[
home]
[
Personal Program]
[
Help]
tag
11:55
15 mins
VOLUME DENSITY OF INTRAMURAL CORONARY BRANCH SEGMENTS DIFFERS IN RELATION TO MYOCARDIAL DEPTH
Pepijn van Horssen, Jeroen van den Wijngaard, Martin Brandt, Imo Hoefer, Jos Spaan, Maria Siebes
Session: Imaging - General
Session starts: Thursday 24 January, 10:40
Presentation starts: 11:55
Room: Lecture room 559
Pepijn van Horssen (Department of Biomedical Engineering and Physics, Academic Medical Center, University of Amsterdam, Amsterdam, The Netherlands)
Jeroen van den Wijngaard (Department of Biomedical Engineering and Physics, Academic Medical Center, University of Amsterdam, Amsterdam, The Netherlands)
Martin Brandt (Department of Biomedical Engineering and Physics, Academic Medical Center, University of Amsterdam, Amsterdam, The Netherlands)
Imo Hoefer (Department of Experimental Cardiology, Utrecht Medical Center, Utrecht, The Netherlands)
Jos Spaan (Department of Biomedical Engineering and Physics, Academic Medical Center, University of Amsterdam, Amsterdam, The Netherlands)
Maria Siebes (Department of Biomedical Engineering and Physics, Academic Medical Center, University of Amsterdam, Amsterdam, The Netherlands)
Abstract:
Background: An ordered description of the intramural coronary arterial network is essential for vascular tree generation using scaling laws.
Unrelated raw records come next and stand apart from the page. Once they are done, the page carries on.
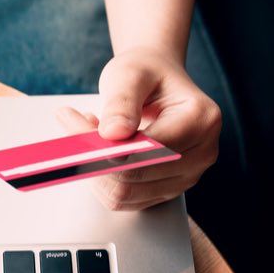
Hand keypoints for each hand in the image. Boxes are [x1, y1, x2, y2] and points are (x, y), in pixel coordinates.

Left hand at [58, 47, 220, 210]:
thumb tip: (113, 135)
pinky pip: (122, 199)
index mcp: (200, 121)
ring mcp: (186, 176)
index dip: (103, 144)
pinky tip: (99, 150)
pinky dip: (100, 178)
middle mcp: (201, 154)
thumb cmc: (146, 73)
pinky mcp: (166, 189)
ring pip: (123, 194)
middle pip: (132, 178)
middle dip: (92, 155)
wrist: (156, 79)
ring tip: (89, 132)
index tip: (72, 121)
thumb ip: (121, 102)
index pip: (145, 150)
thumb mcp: (130, 74)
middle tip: (71, 123)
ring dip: (94, 168)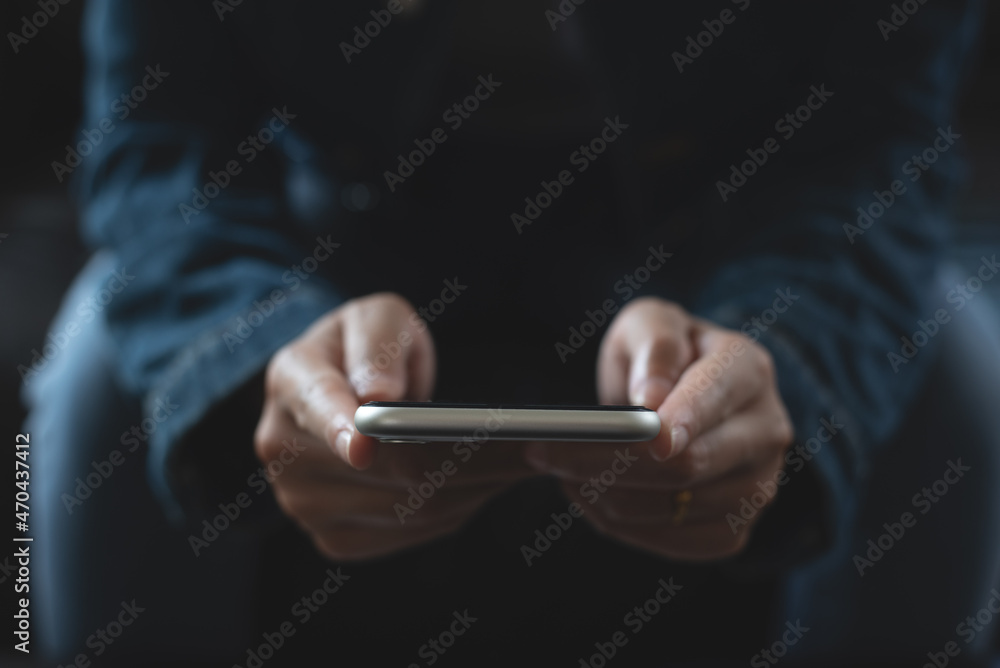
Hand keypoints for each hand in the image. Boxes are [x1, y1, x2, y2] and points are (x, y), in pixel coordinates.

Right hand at [254, 293, 534, 560]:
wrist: (349, 389)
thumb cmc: (370, 345)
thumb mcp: (379, 318)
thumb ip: (377, 345)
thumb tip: (376, 396)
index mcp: (291, 379)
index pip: (318, 406)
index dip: (340, 428)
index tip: (364, 445)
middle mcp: (282, 446)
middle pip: (381, 467)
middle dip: (459, 458)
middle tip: (526, 447)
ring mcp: (303, 499)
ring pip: (403, 508)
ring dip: (471, 488)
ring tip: (521, 462)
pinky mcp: (333, 536)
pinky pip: (407, 533)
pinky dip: (455, 509)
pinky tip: (484, 484)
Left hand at [525, 297, 793, 559]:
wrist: (690, 393)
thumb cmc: (662, 353)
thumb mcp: (650, 323)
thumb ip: (655, 348)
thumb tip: (652, 400)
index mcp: (748, 369)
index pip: (713, 399)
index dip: (678, 419)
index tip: (638, 432)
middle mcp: (767, 430)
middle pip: (689, 465)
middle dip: (607, 461)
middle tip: (543, 452)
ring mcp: (758, 484)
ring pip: (677, 508)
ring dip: (607, 496)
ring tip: (560, 471)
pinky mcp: (735, 526)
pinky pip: (678, 542)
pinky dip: (625, 525)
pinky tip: (591, 498)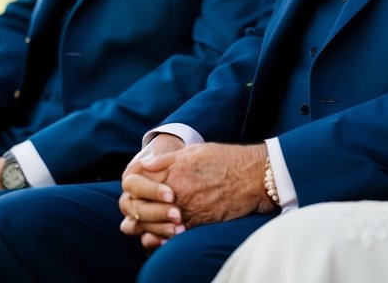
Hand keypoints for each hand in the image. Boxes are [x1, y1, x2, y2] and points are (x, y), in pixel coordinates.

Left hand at [120, 141, 271, 249]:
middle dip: (136, 211)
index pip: (136, 182)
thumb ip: (167, 159)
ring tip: (149, 227)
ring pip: (155, 223)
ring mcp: (188, 206)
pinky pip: (174, 233)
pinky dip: (167, 236)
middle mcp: (177, 188)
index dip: (132, 189)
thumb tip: (145, 165)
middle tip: (137, 214)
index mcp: (173, 168)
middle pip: (141, 206)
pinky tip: (168, 234)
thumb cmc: (227, 160)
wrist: (255, 175)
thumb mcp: (195, 151)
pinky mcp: (200, 221)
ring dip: (149, 226)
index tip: (136, 192)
Knowledge of the intramural vasculature also plays an important role for modeling the transmural blood flow distribution. We investigated the detailed structural organization of coronary arteries and microvessels using an imaging cryomicrotome.
Methods: High-resolution registered 3D image stacks of coronary vessels in 8 canine hearts were acquired at 40 µm slice thickness. After skeletonization of the 3D vascular network [1], all branch segments were labeled and connectivity with neighboring segments was determined. Starting from the epicardium, the sub-tree (crown) belonging to each penetrating artery (stem) was identified and the associated perfusion territory was demarcated by 3D Voronoi tessellation, with the endpoints of terminal segments as Voronoi cell centers. The transmural location of the centroid of the Voronoi cell cluster per stem served to classify the perfused crown territory as endocardial, mid-myocardial or epicardial. Vascular volume density was expressed as fraction of vascular volume, comprised of small arteries <400 µm diameter, per total tissue volume within a perfusion territory.
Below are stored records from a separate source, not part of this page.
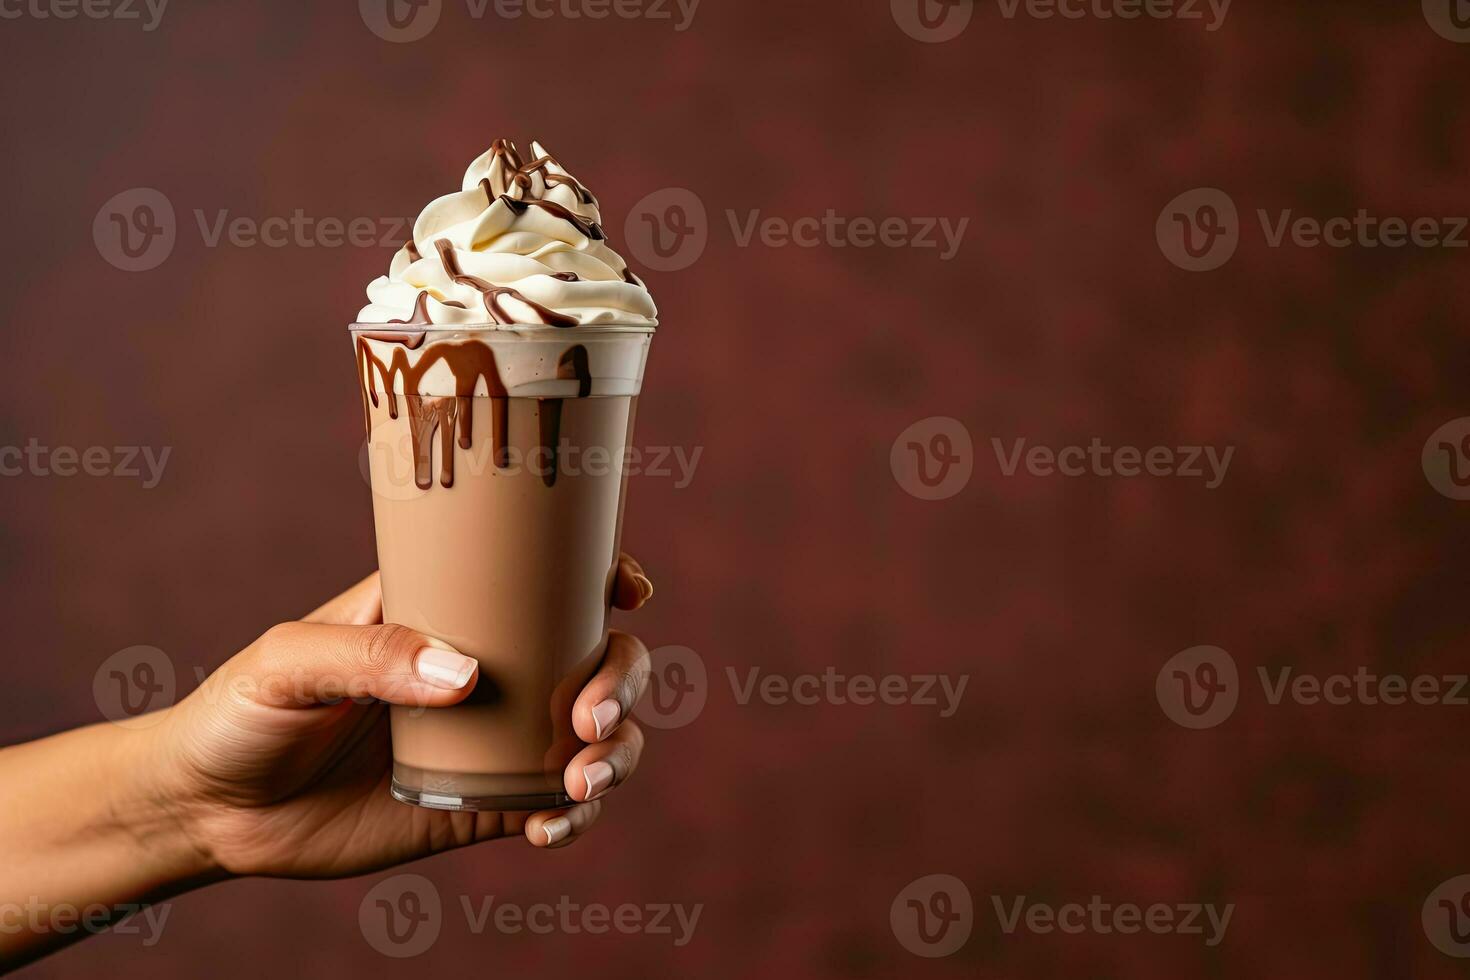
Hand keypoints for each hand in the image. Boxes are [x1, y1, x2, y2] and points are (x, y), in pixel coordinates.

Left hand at [139, 555, 653, 878]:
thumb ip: (370, 656)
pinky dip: (575, 815)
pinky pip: (555, 804)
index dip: (603, 576)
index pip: (544, 578)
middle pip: (597, 655)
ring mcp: (491, 737)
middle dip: (622, 680)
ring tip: (578, 781)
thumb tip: (467, 676)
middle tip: (591, 718)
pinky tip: (549, 826)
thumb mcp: (288, 661)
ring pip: (596, 733)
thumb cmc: (241, 711)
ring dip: (618, 753)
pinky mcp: (481, 804)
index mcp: (448, 608)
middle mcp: (487, 667)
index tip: (628, 592)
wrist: (209, 813)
Results: Endocardial territories were in the order of 0.57 ml and comprised about 50 per heart, while volumes of the epicardial territories had a median value of 0.029 ml and numbered about 600 per heart. The vascular volume density was 3.2% at the endocardium compared to 0.8% in the epicardium. Accordingly, different scaling law properties for vascular volume vs. tissue mass were derived for these territories.
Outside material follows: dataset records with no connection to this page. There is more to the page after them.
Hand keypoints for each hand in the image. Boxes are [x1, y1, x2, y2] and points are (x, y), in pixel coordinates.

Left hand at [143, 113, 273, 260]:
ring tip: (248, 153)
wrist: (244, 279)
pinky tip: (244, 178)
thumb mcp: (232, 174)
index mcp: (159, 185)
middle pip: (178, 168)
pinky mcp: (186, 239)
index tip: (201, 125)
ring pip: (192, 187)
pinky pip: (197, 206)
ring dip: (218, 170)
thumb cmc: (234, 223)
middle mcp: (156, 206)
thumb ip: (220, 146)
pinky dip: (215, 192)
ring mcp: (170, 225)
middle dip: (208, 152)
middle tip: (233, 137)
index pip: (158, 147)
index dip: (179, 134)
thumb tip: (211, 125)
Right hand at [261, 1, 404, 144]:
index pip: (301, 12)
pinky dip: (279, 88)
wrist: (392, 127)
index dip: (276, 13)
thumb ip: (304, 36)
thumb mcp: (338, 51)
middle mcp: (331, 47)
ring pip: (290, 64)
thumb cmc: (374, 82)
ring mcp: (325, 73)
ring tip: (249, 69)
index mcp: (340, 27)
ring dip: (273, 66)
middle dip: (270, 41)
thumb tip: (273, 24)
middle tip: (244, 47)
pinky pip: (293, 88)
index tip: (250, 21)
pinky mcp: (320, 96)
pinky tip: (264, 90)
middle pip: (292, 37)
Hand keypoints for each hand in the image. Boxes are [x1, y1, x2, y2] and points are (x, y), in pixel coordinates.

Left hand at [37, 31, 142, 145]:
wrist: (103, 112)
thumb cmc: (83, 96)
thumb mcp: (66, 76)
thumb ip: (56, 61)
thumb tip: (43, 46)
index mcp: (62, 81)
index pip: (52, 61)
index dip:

Conclusions: A four times higher volume density of small arteries in endocardial territories may compensate for the stronger flow impediment by extravascular forces due to cardiac contraction, but also entails a larger area at risk for ischemia in case of a proximal stenosis. The resulting different scaling law properties of vascular volume vs. tissue mass per territory type should be taken into account when patient-specific computational models are used to predict coronary perfusion.
This work was funded by NHS grant 2006B226 and by FP7-ICT-2007-224495: euHeart.
Reference
[1] P. van Horssen, J.P.H.M. van den Wijngaard, F. Nolte, I.E. Hoefer, R. Haverslag, J.A.E. Spaan and M. Siebes (2009). Extraction of coronary vascular tree and myocardial perfusion data from stacks of cryomicrotome images. Functional Imaging and Modeling of the Heart: 486-494.